Non sempre la data di decorrenza della pensione coincide con quella di uscita dal lavoro. Il nostro ordinamento pensionistico prevede infatti delle finestre di uscita, soprattutto per le pensioni anticipate.

Andare in pensione anticipata con 42 anni e 10 mesi (uno in meno per le donne) implica dover attendere tre mesi prima di vedersi accreditare il primo assegno. Finestra che si allunga a sei mesi per i dipendenti pubblici. Nel caso di opzione donna, addirittura, la finestra d’uscita si apre dopo 12 mesi dalla domanda di pensione (18 mesi se si tratta di lavoratrici autonome).

Il licenziamento prima della pensione

Insomma, dalla data di maturazione dei requisiti per andare in pensione (e quindi della domanda all’ente) alla effettiva liquidazione della rendita passa ancora del tempo. In questo frangente tutto può succedere se il lavoratore non cessa l’attività.

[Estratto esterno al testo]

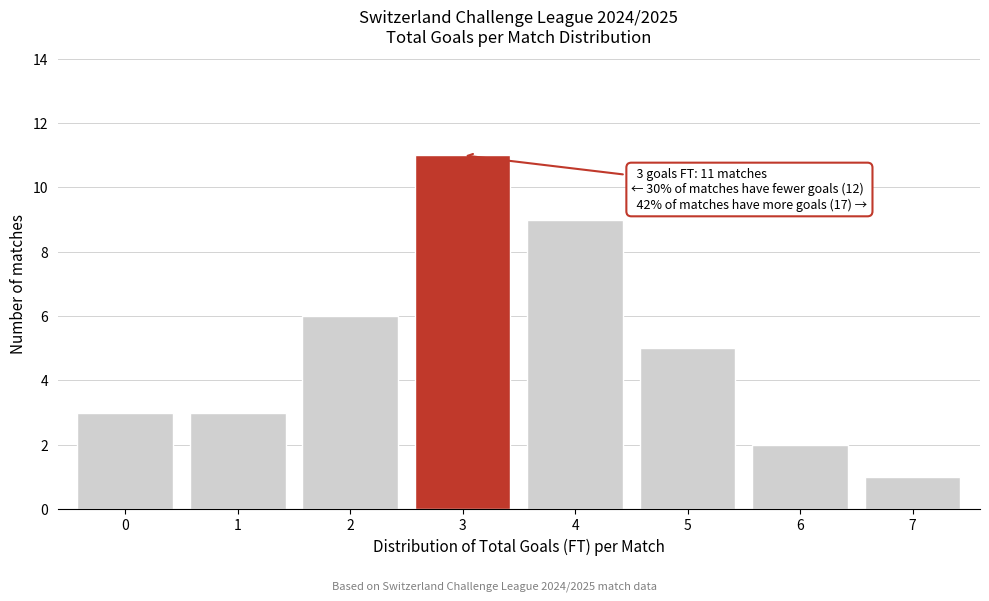

Reading left to right, extract all data points from this chart.

3	3	6	11	9	5	2	1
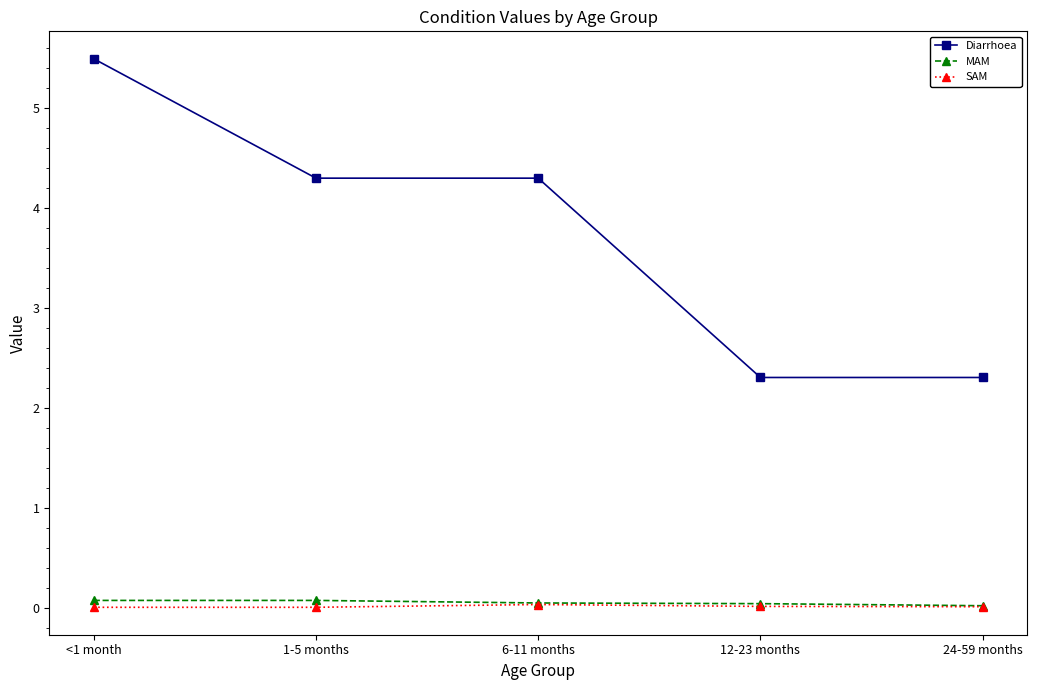

What is the total value across all series at 24-59 months?

2.3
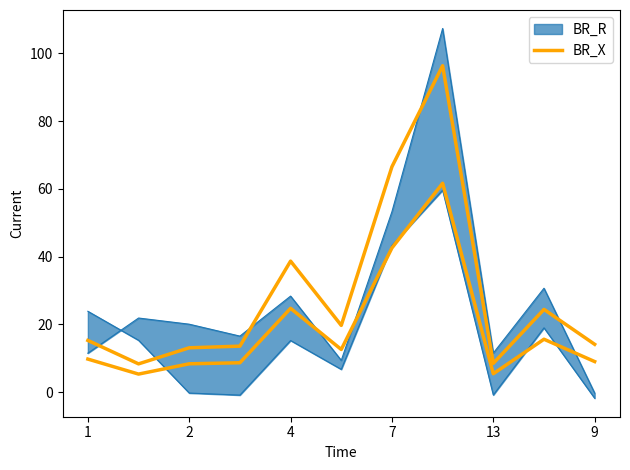

Reading left to right, extract all data points from this chart.

15.3	8.4	13.1	13.6	38.7	19.7	66.5	96.3	8.5	24.4	14.1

Potrebbe così succedere che il dipendente venga licenziato dal datore di lavoro, magari perché l’azienda entra in crisi o fallisce. Così come il lavoratore autonomo ceda l’attività o smetta di svolgere la propria professione a causa di imprevisti.

In questi casi cosa succede? Ebbene, una volta acquisito il diritto alla pensione e presentata domanda all’ente di previdenza che la accoglie, bisogna solo aspettare la decorrenza. Le finestre d’uscita non possono essere anticipate, né posticipate a causa di un evento imprevisto.

Il diritto non si perde

Il diritto alla pensione non si perde, ma capita a volte che si rimanga impantanati in una sorta di limbo dove si resta senza stipendio né pensione. Se il lavoratore è un dipendente di azienda privata avrà però diritto agli ammortizzatori sociali (cassa integrazione, Naspi).

Ma se si tratta di un lavoratore autonomo o libero professionista, non ci sono ammortizzatori pubblici che tengano. A meno che il lavoratore non abbia una assicurazione privata che lo tuteli in caso di imprevisti.

Il problema vero e proprio, però, nasce quando la pensione è ancora lontana dal licenziamento. Cioè mancano anni alla maturazione del requisito anagrafico e contributivo e il datore di lavoro, magari, è entrato in crisi aziendale.

In questi casi ci sono gli ammortizzatori sociali, cioè la Cig, mobilità e Naspi. Tutti strumenti che però hanno una durata limitata nel tempo e non sempre sono in grado di colmare il vuoto che si crea fra licenziamento e domanda di pensione.